━━━━━ Provided passage ━━━━━

Cytokines and
cytokine signaling pathways are crucial for regulating cellular functions, including cell growth, proliferation, differentiation, and cell death.
Cytokines regulate physiological processes such as immune responses and maintain immune homeostasis, and they also mediate pathological conditions such as
autoimmune diseases and
cancer. Hence, the precise control of the expression of
cytokines and the transduction of
cytokine signals is tightly regulated at transcriptional and post-transcriptional levels. In particular, post-transcriptional regulation at the level of mRNA stability is critical for coordinating
cytokine expression and
cytokine signaling. Numerous
cytokine transcripts contain AU-rich elements (AREs), whereas transcripts encoding numerous components of
cytokine signaling pathways contain GU-rich elements (GREs). AREs and GREs are mRNA decay elements that mediate rapid mRNA degradation. Through ARE- and GRE-mediated decay mechanisms, immune cells selectively and specifically regulate
cytokine networks during immune responses. Aberrant expression and stability of ARE- or GRE-containing transcripts that encode
cytokines or components of
cytokine signaling pathways are observed in disease states, including
cancer. In this review, we focus on the role of AREs and GREs in regulating
cytokine expression and signal transduction at the level of mRNA stability.

━━━━━ The data ━━━━━

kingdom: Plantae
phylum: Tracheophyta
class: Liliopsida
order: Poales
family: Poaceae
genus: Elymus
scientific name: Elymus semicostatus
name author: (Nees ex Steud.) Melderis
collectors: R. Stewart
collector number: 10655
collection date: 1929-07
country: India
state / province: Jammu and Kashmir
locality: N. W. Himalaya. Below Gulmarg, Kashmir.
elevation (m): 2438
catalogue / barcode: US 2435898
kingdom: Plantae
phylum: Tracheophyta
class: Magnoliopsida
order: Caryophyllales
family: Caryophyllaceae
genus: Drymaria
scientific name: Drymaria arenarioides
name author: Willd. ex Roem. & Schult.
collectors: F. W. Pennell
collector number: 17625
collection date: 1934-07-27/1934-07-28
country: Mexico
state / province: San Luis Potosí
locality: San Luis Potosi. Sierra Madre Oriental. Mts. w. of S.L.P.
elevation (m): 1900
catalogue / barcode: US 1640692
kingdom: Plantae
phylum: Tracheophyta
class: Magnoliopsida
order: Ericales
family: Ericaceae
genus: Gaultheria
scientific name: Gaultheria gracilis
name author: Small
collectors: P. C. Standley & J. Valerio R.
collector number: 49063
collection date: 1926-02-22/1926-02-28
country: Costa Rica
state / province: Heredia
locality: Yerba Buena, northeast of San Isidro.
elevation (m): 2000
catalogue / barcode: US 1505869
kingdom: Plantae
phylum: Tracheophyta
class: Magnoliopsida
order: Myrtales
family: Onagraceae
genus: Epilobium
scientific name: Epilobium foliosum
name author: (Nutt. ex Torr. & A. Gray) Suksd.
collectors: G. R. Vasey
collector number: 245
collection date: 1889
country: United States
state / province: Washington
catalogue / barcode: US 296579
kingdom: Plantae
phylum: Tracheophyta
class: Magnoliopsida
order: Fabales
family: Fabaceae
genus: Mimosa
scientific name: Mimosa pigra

━━━━━

Work task 1:
Answer these questions from the text on cytokine mRNA stability:
(a) Which cellular functions do cytokines and cytokine signaling pathways regulate?
(b) What pathological conditions do cytokines mediate?
(c) What elements do transcripts encoding components of cytokine signaling pathways contain?
Work task 2:
Summarize the text on cytokine mRNA stability in two sentences.

Written response 1:
(a) Cell growth, proliferation, differentiation, and cell death.
(b) Autoimmune diseases and cancer.
(c) GU-rich elements (GREs).

Written response 2:
Cytokines and their signaling pathways regulate cellular functions, immune responses, and disease, so their expression is tightly controlled, especially at the level of mRNA stability. Cytokine transcripts often contain AU-rich elements (AREs) and signaling-component transcripts contain GU-rich elements (GREs), both of which mediate rapid mRNA decay, and the review focuses on how these elements regulate cytokine expression and signal transduction.